With the aim of protecting the environment, the issuing of the free bags was supposed to stop at the end of last year but many supermarkets, fearing loss of trade, continued the practice.

 

The Shanghai Youth Daily reported that the planned reform, in its present form, was not working and that the city's environmental protection bureau had said it would present more efficient measures later this year.

 

In November last year, the bureau said that from the beginning of 2004, all supermarkets in the city would sell plastic shopping bags to consumers instead of providing free ones.

 

A survey via the Internet at that time showed that about 90 percent of residents supported the idea, bolstering the confidence of both the bureau and retailers that the reform would work. But three months later, not one supermarket is enforcing the change and charging shoppers for plastic bags.

* [Required action]: Resume the text on Shanghai's plan to charge for supermarket plastic bags, picking up right after its final sentence.

* [Dataset extract]:
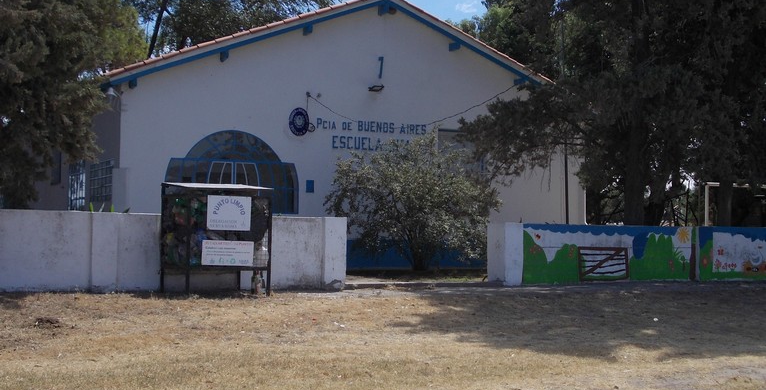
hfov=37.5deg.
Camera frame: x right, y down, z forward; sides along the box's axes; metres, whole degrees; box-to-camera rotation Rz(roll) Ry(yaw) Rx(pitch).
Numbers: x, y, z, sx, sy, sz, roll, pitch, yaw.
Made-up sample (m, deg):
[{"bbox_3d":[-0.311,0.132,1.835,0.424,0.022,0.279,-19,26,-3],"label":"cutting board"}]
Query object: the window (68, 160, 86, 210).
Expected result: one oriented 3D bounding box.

* [Task output]:
As one of the 90 percent who had expressed support last November, a foreign-invested supermarket on Luoxiu Lu was the first to enforce the measure. It stopped providing free bags last December and the number of customers dropped dramatically. Less than one week later, the supermarket cancelled the new measure.

 

"The 90 percent figure of support is just lip service. The situation is so different when you actually have to pay money," a staff member said.

 

Some supermarkets have come up with a "good idea" that would please both consumers and the government - the environmental plastic bag.

 

But sources with the environmental protection department said such bags would decompose into small pieces after long burial and would still pollute nearby land and water resources.

 

The number of plastic bags used in the city is amazing. The Lianhua Supermarket Co Ltd purchases 390 million plastic bags of various sizes every year. Hualian Supermarket consumes 6 million bags in a year.

 

The recycle value of these shopping bags is very low. In addition, they produce more pollution if disposed of by fire.

 

In fact, consumers ought to pay less for their shopping if they have to pay for shopping bags because retailers have factored the cost of the free bags into their price-setting.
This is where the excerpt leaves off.